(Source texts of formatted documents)
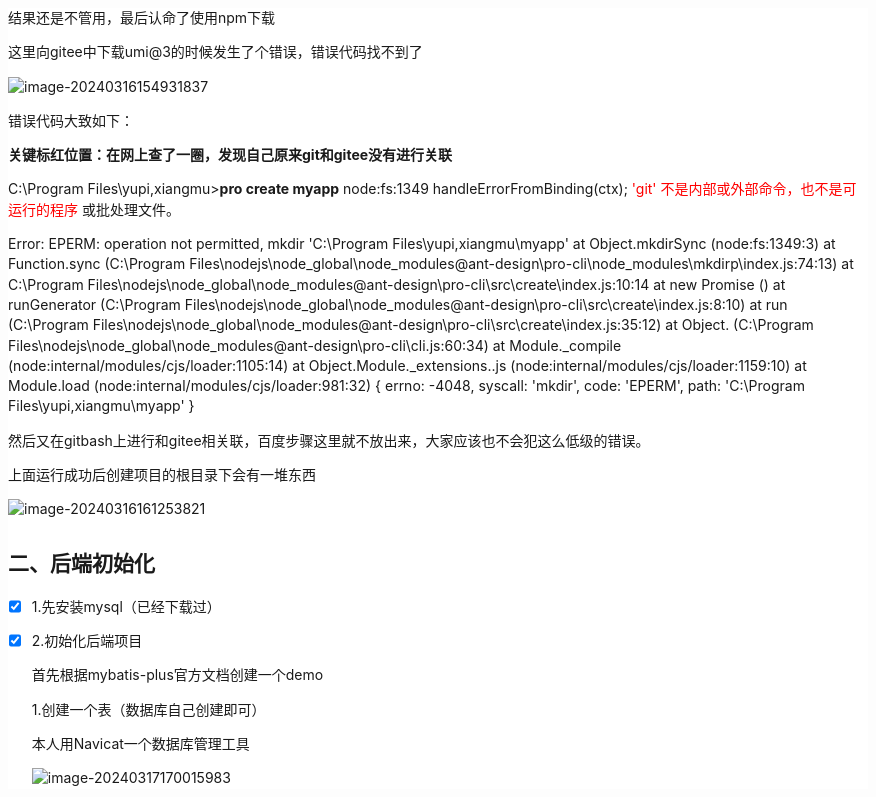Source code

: 结果还是不管用，最后认命了使用npm下载

这里向gitee中下载umi@3的时候发生了个错误，错误代码找不到了

![image-20240316154931837](D:\javacode\UserCenter\笔记\image\image-20240316154931837.png)

错误代码大致如下：

**关键标红位置：在网上查了一圈，发现自己原来git和gitee没有进行关联**

C:\Program Files\yupi,xiangmu>**pro create myapp**
node:fs:1349
handleErrorFromBinding(ctx);
<font color='red'>'git' 不是内部或外部命令，也不是可运行的程序</font>
或批处理文件。

Error: EPERM: operation not permitted, mkdir 'C:\Program Files\yupi,xiangmu\myapp'
at Object.mkdirSync (node:fs:1349:3)
at Function.sync (C:\Program Files\nodejs\node_global\node_modules@ant-design\pro-cli\node_modules\mkdirp\index.js:74:13)
at C:\Program Files\nodejs\node_global\node_modules@ant-design\pro-cli\src\create\index.js:10:14
at new Promise ()
at runGenerator (C:\Program Files\nodejs\node_global\node_modules@ant-design\pro-cli\src\create\index.js:8:10)
at run (C:\Program Files\nodejs\node_global\node_modules@ant-design\pro-cli\src\create\index.js:35:12)
at Object. (C:\Program Files\nodejs\node_global\node_modules@ant-design\pro-cli\cli.js:60:34)
at Module._compile (node:internal/modules/cjs/loader:1105:14)
at Object.Module._extensions..js (node:internal/modules/cjs/loader:1159:10)
at Module.load (node:internal/modules/cjs/loader:981:32) {
errno: -4048,
syscall: 'mkdir',
code: 'EPERM',
path: 'C:\Program Files\yupi,xiangmu\myapp'
}

然后又在gitbash上进行和gitee相关联，百度步骤这里就不放出来，大家应该也不会犯这么低级的错误。

上面运行成功后创建项目的根目录下会有一堆东西

![image-20240316161253821](D:\javacode\UserCenter\笔记\image\image-20240316161253821.png)

## ⼆、后端初始化
- [x] 1.先安装mysql（已经下载过）

- [x] 2.初始化后端项⽬

  首先根据mybatis-plus官方文档创建一个demo

  1.创建一个表（数据库自己创建即可）

  本人用Navicat一个数据库管理工具

  ![image-20240317170015983](D:\javacode\UserCenter\笔记\image\image-20240317170015983.png)
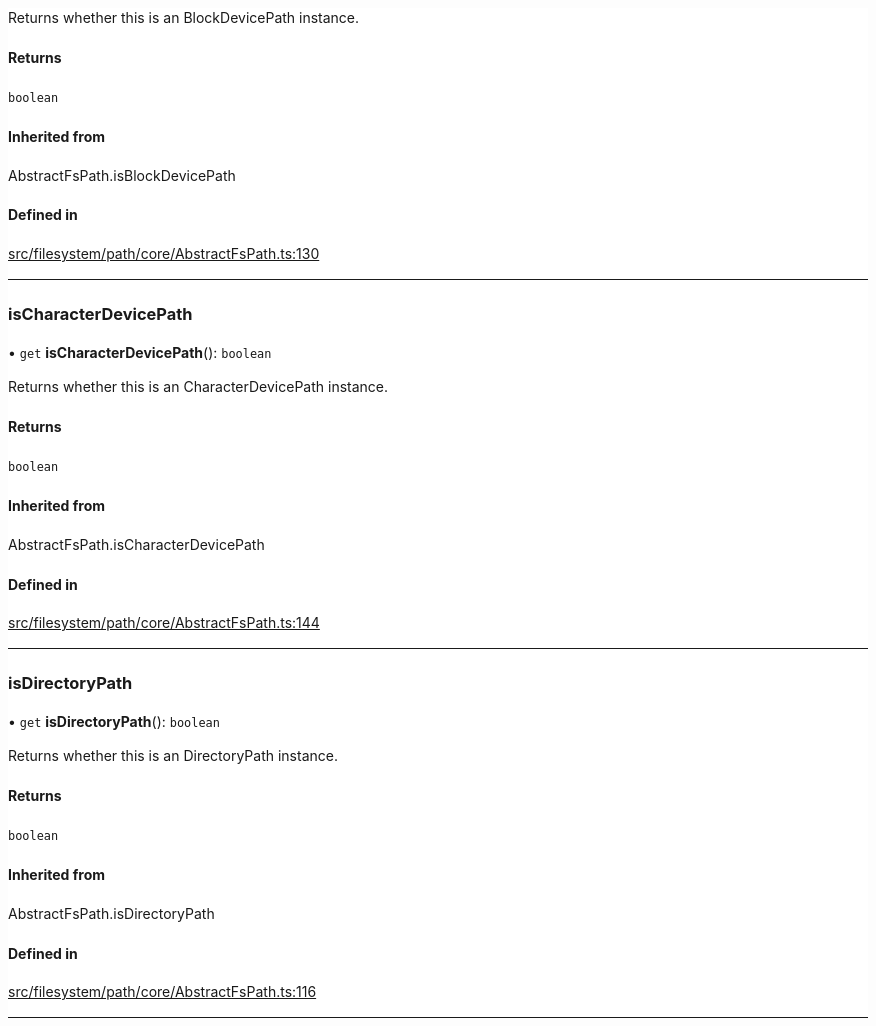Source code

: Returns whether this is an BlockDevicePath instance.

#### Returns

`boolean`

#### Inherited from

AbstractFsPath.isBlockDevicePath

#### Defined in

[src/filesystem/path/core/AbstractFsPath.ts:130](https://github.com/bemoje/bemoje-node-util/blob/b545282/src/filesystem/path/core/AbstractFsPath.ts#L130)

___

### isCharacterDevicePath

• `get` **isCharacterDevicePath**(): `boolean`

Returns whether this is an CharacterDevicePath instance.

#### Returns

`boolean`

#### Inherited from

AbstractFsPath.isCharacterDevicePath

#### Defined in

[src/filesystem/path/core/AbstractFsPath.ts:144](https://github.com/bemoje/bemoje-node-util/blob/b545282/src/filesystem/path/core/AbstractFsPath.ts#L144)

___

### isDirectoryPath

• `get` **isDirectoryPath**(): `boolean`

Returns whether this is an DirectoryPath instance.

#### Returns

`boolean`

#### Inherited from

AbstractFsPath.isDirectoryPath

#### Defined in

[src/filesystem/path/core/AbstractFsPath.ts:116](https://github.com/bemoje/bemoje-node-util/blob/b545282/src/filesystem/path/core/AbstractFsPath.ts#L116)

___
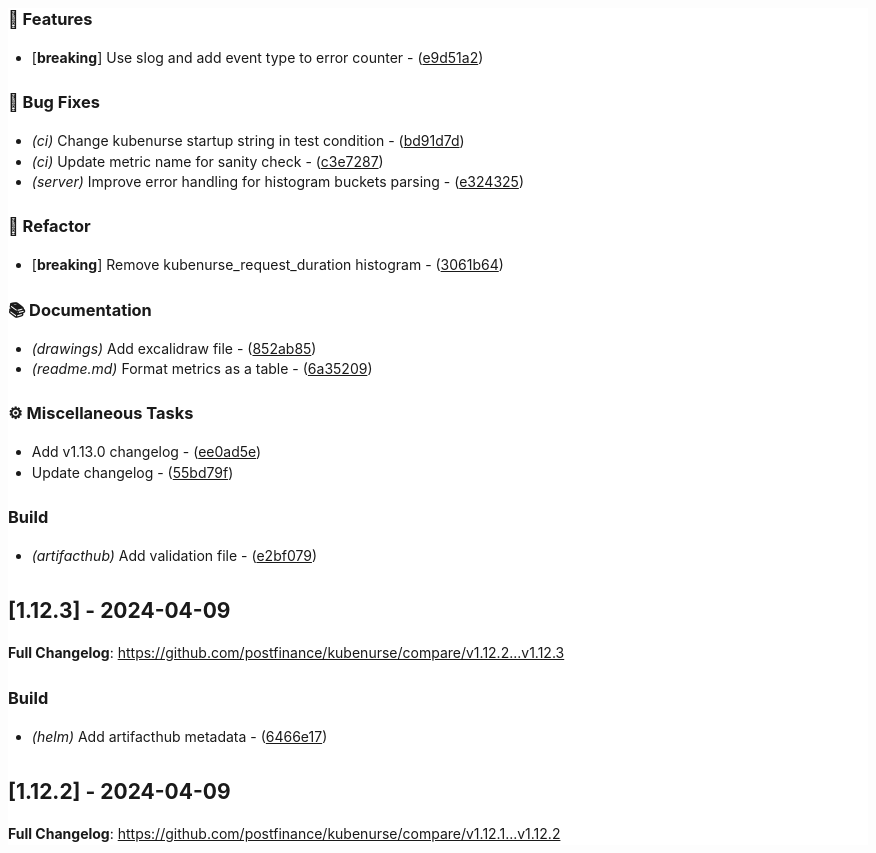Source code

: ### 🚀 Features

- [**breaking**] Use slog and add event type to error counter - ([e9d51a2](https://github.com/postfinance/kubenurse/commit/e9d51a2f781eaa2cb7e415fd175d158fdd681bb3))

### 🐛 Bug Fixes

- *(ci)* Change kubenurse startup string in test condition - ([bd91d7d](https://github.com/postfinance/kubenurse/commit/bd91d7da68b3408d70dfe846562557396b4522c4))
- *(ci)* Update metric name for sanity check - ([c3e7287](https://github.com/postfinance/kubenurse/commit/c3e72874e509cff3fa72381d8aa882878ef32385))
- *(server)* Improve error handling for histogram buckets parsing - ([e324325](https://github.com/postfinance/kubenurse/commit/e3243259626f3e4f2fd4ad68307205298b340276))

### 🚜 Refactor

- [**breaking**] Remove kubenurse_request_duration histogram - ([3061b64](https://github.com/postfinance/kubenurse/commit/3061b6490d26e39bf096d050e54e15f7d43c0f8e))

### 📚 Documentation

- *(drawings)* Add excalidraw file - ([852ab85](https://github.com/postfinance/kubenurse/commit/852ab85fc2ec00804a290730b5276fb9689116f4))
- *(readme.md)* Format metrics as a table - ([6a35209](https://github.com/postfinance/kubenurse/commit/6a3520955e2e91e3cccb203c528e23cd2032e127))

### ⚙️ Miscellaneous Tasks

- Add v1.13.0 changelog - ([ee0ad5e](https://github.com/postfinance/kubenurse/commit/ee0ad5e685a10571ec322eebd279ff2e3dacbc8b))
- Update changelog - ([55bd79f](https://github.com/postfinance/kubenurse/commit/55bd79f6888910b60eac9e7c498b2b0ae0dbc1f8))

### Build

- *(artifacthub)* Add validation file - ([e2bf079](https://github.com/postfinance/kubenurse/commit/e2bf079504223a3293ed1be73d061bed49e00e02))


## [1.12.3] - 2024-04-09

**Full Changelog**: https://github.com/postfinance/kubenurse/compare/v1.12.2...v1.12.3

### Build

- *(helm)* Add artifacthub metadata - ([6466e17](https://github.com/postfinance/kubenurse/commit/6466e17a25352baa8f82c6d4a0420d35e9f4c702))


## [1.12.2] - 2024-04-09

**Full Changelog**: https://github.com/postfinance/kubenurse/compare/v1.12.1...v1.12.2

▶ _Description of the task_
An exact copy of all entries is needed, with no pictures in it.

▶ _The answer_
Source code

: 结果还是不管用，最后认命了使用npm下载

这里向gitee中下载umi@3的时候发生了个错误，错误代码找不到了

![image-20240316154931837](D:\javacode\UserCenter\笔记\image\image-20240316154931837.png)

错误代码大致如下：

**关键标红位置：在网上查了一圈，发现自己原来git和gitee没有进行关联**

C:\Program Files\yupi,xiangmu>**pro create myapp**
node:fs:1349
handleErrorFromBinding(ctx);
<font color='red'>'git' 不是内部或外部命令，也不是可运行的程序</font>
或批处理文件。

Error: EPERM: operation not permitted, mkdir 'C:\Program Files\yupi,xiangmu\myapp'
at Object.mkdirSync (node:fs:1349:3)
at Function.sync (C:\Program Files\nodejs\node_global\node_modules@ant-design\pro-cli\node_modules\mkdirp\index.js:74:13)
at C:\Program Files\nodejs\node_global\node_modules@ant-design\pro-cli\src\create\index.js:10:14
at new Promise ()
at runGenerator (C:\Program Files\nodejs\node_global\node_modules@ant-design\pro-cli\src\create\index.js:8:10)
at run (C:\Program Files\nodejs\node_global\node_modules@ant-design\pro-cli\src\create\index.js:35:12)
at Object. (C:\Program Files\nodejs\node_global\node_modules@ant-design\pro-cli\cli.js:60:34)
at Module._compile (node:internal/modules/cjs/loader:1105:14)
at Object.Module._extensions..js (node:internal/modules/cjs/loader:1159:10)
at Module.load (node:internal/modules/cjs/loader:981:32) {
errno: -4048,
syscall: 'mkdir',
code: 'EPERM',
path: 'C:\Program Files\yupi,xiangmu\myapp'
}

然后又在gitbash上进行和gitee相关联，百度步骤这里就不放出来，大家应该也不会犯这么低级的错误。

上面运行成功后创建项目的根目录下会有一堆东西

![image-20240316161253821](D:\javacode\UserCenter\笔记\image\image-20240316161253821.png)

## ⼆、后端初始化
- [x] 1.先安装mysql（已经下载过）

- [x] 2.初始化后端项⽬

  首先根据mybatis-plus官方文档创建一个demo

  1.创建一个表（数据库自己创建即可）

  本人用Navicat一个数据库管理工具

  ![image-20240317170015983](D:\javacode\UserCenter\笔记\image\image-20240317170015983.png)
Source code

: Returns whether this is an BlockDevicePath instance.

#### Returns

`boolean`

#### Inherited from

AbstractFsPath.isBlockDevicePath

#### Defined in

[src/filesystem/path/core/AbstractFsPath.ts:130](https://github.com/bemoje/bemoje-node-util/blob/b545282/src/filesystem/path/core/AbstractFsPath.ts#L130)

___

### isCharacterDevicePath

• `get` **isCharacterDevicePath**(): `boolean`

Returns whether this is an CharacterDevicePath instance.

#### Returns

`boolean`

#### Inherited from

AbstractFsPath.isCharacterDevicePath

#### Defined in

[src/filesystem/path/core/AbstractFsPath.ts:144](https://github.com/bemoje/bemoje-node-util/blob/b545282/src/filesystem/path/core/AbstractFsPath.ts#L144)

___

### isDirectoryPath

• `get` **isDirectoryPath**(): `boolean`

Returns whether this is an DirectoryPath instance.

#### Returns

`boolean`

#### Inherited from

AbstractFsPath.isDirectoryPath

#### Defined in

[src/filesystem/path/core/AbstractFsPath.ts:116](https://github.com/bemoje/bemoje-node-util/blob/b545282/src/filesystem/path/core/AbstractFsPath.ts#L116)

___
Source code

: ### 🚀 Features

- [**breaking**] Use slog and add event type to error counter - ([e9d51a2](https://github.com/postfinance/kubenurse/commit/e9d51a2f781eaa2cb7e415fd175d158fdd681bb3))

### 🐛 Bug Fixes

- *(ci)* Change kubenurse startup string in test condition - ([bd91d7d](https://github.com/postfinance/kubenurse/commit/bd91d7da68b3408d70dfe846562557396b4522c4))
- *(ci)* Update metric name for sanity check - ([c3e7287](https://github.com/postfinance/kubenurse/commit/c3e72874e509cff3fa72381d8aa882878ef32385))
- *(server)* Improve error handling for histogram buckets parsing - ([e324325](https://github.com/postfinance/kubenurse/commit/e3243259626f3e4f2fd4ad68307205298b340276))

### 🚜 Refactor

- [**breaking**] Remove kubenurse_request_duration histogram - ([3061b64](https://github.com/postfinance/kubenurse/commit/3061b6490d26e39bf096d050e54e15f7d43c0f8e))

### 📚 Documentation

- *(drawings)* Add excalidraw file - ([852ab85](https://github.com/postfinance/kubenurse/commit/852ab85fc2ec00804a290730b5276fb9689116f4))
- *(readme.md)* Format metrics as a table - ([6a35209](https://github.com/postfinance/kubenurse/commit/6a3520955e2e91e3cccb203c528e23cd2032e127))

### ⚙️ Miscellaneous Tasks

- Add v1.13.0 changelog - ([ee0ad5e](https://github.com/postfinance/kubenurse/commit/ee0ad5e685a10571ec322eebd279ff2e3dacbc8b))
- Update changelog - ([55bd79f](https://github.com/postfinance/kubenurse/commit/55bd79f6888910b60eac9e7c498b2b0ae0dbc1f8))

### Build

- *(artifacthub)* Add validation file - ([e2bf079](https://github.com/postfinance/kubenurse/commit/e2bf079504223a3293ed1be73d061bed49e00e02))


## [1.12.3] - 2024-04-09

**Full Changelog**: https://github.com/postfinance/kubenurse/compare/v1.12.2...v1.12.3

### Build

- *(helm)* Add artifacthub metadata - ([6466e17](https://github.com/postfinance/kubenurse/commit/6466e17a25352baa8f82c6d4a0420d35e9f4c702))


## [1.12.2] - 2024-04-09

**Full Changelog**: https://github.com/postfinance/kubenurse/compare/v1.12.1...v1.12.2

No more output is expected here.